Next week is Student Volunteering Week 2012. Far too often the media focuses on young people who don’t contribute to society, ignoring the vast vast majority who do. So without further ado, over to a fantastic student volunteer…
Hi there, tell us about yourself
My name is Josephine Ogren and I’m from Sweden. In June 2011, I graduated from the International English School in Stockholm, Sweden and decided to take a break from school and get some practical work experience and develop my skills. Due to my passion of travelling, I chose to come to London.
Living as a young person in London is usually about having fun – how did volunteering get on the agenda?!
In Sweden, volunteering is not very common. People don’t seem to have the same connection to the community as in the Jewish Community here in London. I’ve always been interested in how it feels to make a difference to someone or something whilst benefiting from it myself. So I decided to get involved in volunteering as I knew I didn’t have yet the skills and experience required to get a good job.
Tell us a bit about what you did
I volunteered for four months in the Volunteers & Community Development Department at Jewish Care. I gained a variety of useful skills including office skills and knowledge of volunteer management, which enabled me to do the job that I have today.
What job is that?
In October 2011, I applied for the role of ‘Apprentice Youth Placement Officer’ within theVolunteers Department working with young people and schools, colleges, universities and youth movements The apprenticeship allows you to work AND study towards receiving a QCF (previously NVQ) qualification in Business andAdministration set at Level 2 and I begin Level 3 in April. So I get to study for my apprenticeship and earn some money – the best of both worlds!
Fantastic. So volunteering has helped you in lots of ways
Volunteering has benefited me both personally and socially. This experience has helped me mature, build more confidence and self-esteem and a new social network. I’ve grown as a person, feel I can take on more responsibility and have gained independence.

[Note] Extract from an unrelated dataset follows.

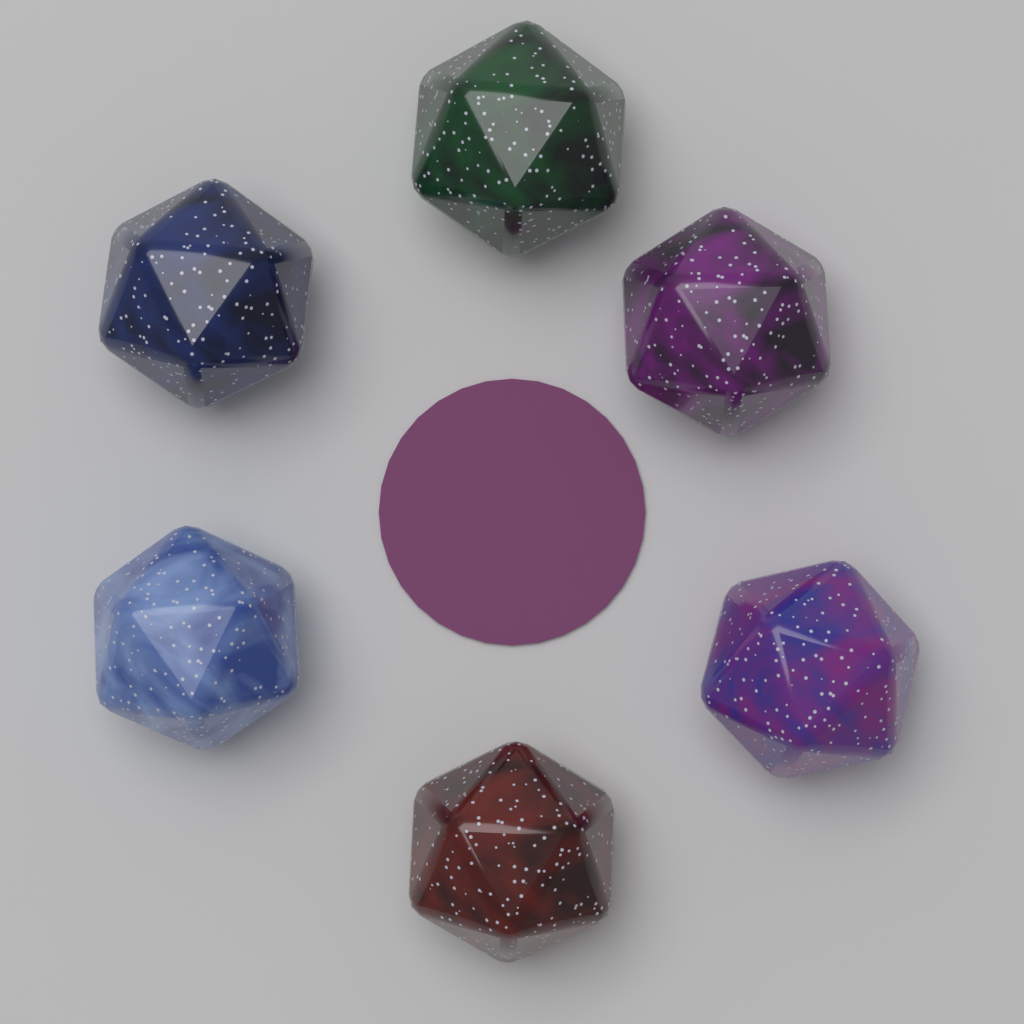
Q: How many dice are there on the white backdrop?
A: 6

What is the best part of volunteering?
I think it was a sense of belonging and being part of a team who offer volunteer opportunities to young people in the community. It gave me a sense of pride and joy knowing that I was contributing to my team and the organisation each day. I felt valued and appreciated as a volunteer and now as a staff member.
What would you say to other young people – students or not – about volunteering?
Deciding to volunteer was the best choice in life I took since I graduated high school in Sweden. You give AND you get something back. Not only do charities rely on its volunteers and couldn’t survive without them, as a young volunteer you benefit from practical experience. A win for everyone.